- Stated exercise -
Read the records and write them out again exactly.

- Data -
______

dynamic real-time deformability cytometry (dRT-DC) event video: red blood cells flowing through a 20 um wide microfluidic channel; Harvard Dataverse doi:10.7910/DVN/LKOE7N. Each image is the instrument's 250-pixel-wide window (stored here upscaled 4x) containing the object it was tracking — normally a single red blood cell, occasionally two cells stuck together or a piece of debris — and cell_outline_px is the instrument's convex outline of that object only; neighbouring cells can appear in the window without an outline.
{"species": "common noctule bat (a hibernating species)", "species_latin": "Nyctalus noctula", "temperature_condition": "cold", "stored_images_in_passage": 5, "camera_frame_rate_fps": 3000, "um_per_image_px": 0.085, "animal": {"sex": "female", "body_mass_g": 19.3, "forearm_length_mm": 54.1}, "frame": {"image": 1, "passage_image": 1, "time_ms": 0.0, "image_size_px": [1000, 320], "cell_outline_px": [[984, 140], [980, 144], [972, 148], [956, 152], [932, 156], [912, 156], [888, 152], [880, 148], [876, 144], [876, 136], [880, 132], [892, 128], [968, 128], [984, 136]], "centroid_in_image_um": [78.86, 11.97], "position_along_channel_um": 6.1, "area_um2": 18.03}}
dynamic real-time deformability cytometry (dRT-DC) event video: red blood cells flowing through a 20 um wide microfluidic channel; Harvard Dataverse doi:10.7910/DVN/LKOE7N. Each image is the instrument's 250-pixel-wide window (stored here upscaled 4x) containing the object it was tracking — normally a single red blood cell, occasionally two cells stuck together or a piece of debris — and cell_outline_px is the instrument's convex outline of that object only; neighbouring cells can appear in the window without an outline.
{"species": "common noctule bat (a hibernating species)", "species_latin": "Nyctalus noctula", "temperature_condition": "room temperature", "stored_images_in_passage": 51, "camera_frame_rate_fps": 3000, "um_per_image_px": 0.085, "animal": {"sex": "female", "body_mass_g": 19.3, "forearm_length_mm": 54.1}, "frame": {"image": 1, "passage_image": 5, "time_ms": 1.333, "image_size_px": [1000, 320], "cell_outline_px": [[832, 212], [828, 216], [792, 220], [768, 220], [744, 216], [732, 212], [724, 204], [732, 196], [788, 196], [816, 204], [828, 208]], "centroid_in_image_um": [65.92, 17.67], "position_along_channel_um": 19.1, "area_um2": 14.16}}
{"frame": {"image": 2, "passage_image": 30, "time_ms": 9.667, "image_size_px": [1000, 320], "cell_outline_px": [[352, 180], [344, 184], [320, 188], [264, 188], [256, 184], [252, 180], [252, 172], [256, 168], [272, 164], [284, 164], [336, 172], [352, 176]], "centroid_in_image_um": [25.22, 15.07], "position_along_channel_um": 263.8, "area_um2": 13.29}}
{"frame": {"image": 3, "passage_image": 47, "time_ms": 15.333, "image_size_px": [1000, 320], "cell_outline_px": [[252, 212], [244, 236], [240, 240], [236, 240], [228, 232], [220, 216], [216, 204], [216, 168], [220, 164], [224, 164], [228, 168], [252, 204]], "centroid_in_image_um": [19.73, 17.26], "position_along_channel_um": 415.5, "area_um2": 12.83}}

______

- The reply -
dynamic real-time deformability cytometry (dRT-DC) event video: red blood cells flowing through a 20 um wide microfluidic channel; Harvard Dataverse doi:10.7910/DVN/LKOE7N. Each image is the instrument's 250-pixel-wide window (stored here upscaled 4x) containing the object it was tracking — normally a single red blood cell, occasionally two cells stuck together or a piece of debris — and cell_outline_px is the instrument's convex outline of that object only; neighbouring cells can appear in the window without an outline.
{"species": "common noctule bat (a hibernating species)", "species_latin": "Nyctalus noctula", "temperature_condition": "cold", "stored_images_in_passage": 5, "camera_frame_rate_fps": 3000, "um_per_image_px": 0.085, "animal": {"sex": "female", "body_mass_g": 19.3, "forearm_length_mm": 54.1}, "frame": {"image": 1, "passage_image": 1, "time_ms": 0.0, "image_size_px": [1000, 320], "cell_outline_px": [[984, 140], [980, 144], [972, 148], [956, 152], [932, 156], [912, 156], [888, 152], [880, 148], [876, 144], [876, 136], [880, 132], [892, 128], [968, 128], [984, 136]], "centroid_in_image_um": [78.86, 11.97], "position_along_channel_um": 6.1, "area_um2": 18.03}}
dynamic real-time deformability cytometry (dRT-DC) event video: red blood cells flowing through a 20 um wide microfluidic channel; Harvard Dataverse doi:10.7910/DVN/LKOE7N. Each image is the instrument's 250-pixel-wide window (stored here upscaled 4x) containing the object it was tracking — normally a single red blood cell, occasionally two cells stuck together or a piece of debris — and cell_outline_px is the instrument's convex outline of that object only; neighbouring cells can appear in the window without an outline.
{"species": "common noctule bat (a hibernating species)", "species_latin": "Nyctalus noctula", "temperature_condition": "room temperature", "stored_images_in_passage": 51, "camera_frame_rate_fps": 3000, "um_per_image_px": 0.085, "animal": {"sex": "female", "body_mass_g": 19.3, "forearm_length_mm": 54.1}, "frame": {"image": 1, "passage_image": 5, "time_ms": 1.333, "image_size_px": [1000, 320], "cell_outline_px": [[832, 212], [828, 216], [792, 220], [768, 220], [744, 216], [732, 212], [724, 204], [732, 196], [788, 196], [816, 204], [828, 208]], "centroid_in_image_um": [65.92, 17.67], "position_along_channel_um": 19.1, "area_um2": 14.16}}
{"frame": {"image": 2, "passage_image": 30, "time_ms": 9.667, "image_size_px": [1000, 320], "cell_outline_px": [[352, 180], [344, 184], [320, 188], [264, 188], [256, 184], [252, 180], [252, 172], [256, 168], [272, 164], [284, 164], [336, 172], [352, 176]], "centroid_in_image_um": [25.22, 15.07], "position_along_channel_um": 263.8, "area_um2": 13.29}}
{"frame": {"image": 3, "passage_image": 47, "time_ms": 15.333, "image_size_px": [1000, 320], "cell_outline_px": [[252, 212], [244, 236], [240, 240], [236, 240], [228, 232], [220, 216], [216, 204], [216, 168], [220, 164], [224, 164], [228, 168], [252, 204]], "centroid_in_image_um": [19.73, 17.26], "position_along_channel_um": 415.5, "area_um2": 12.83}}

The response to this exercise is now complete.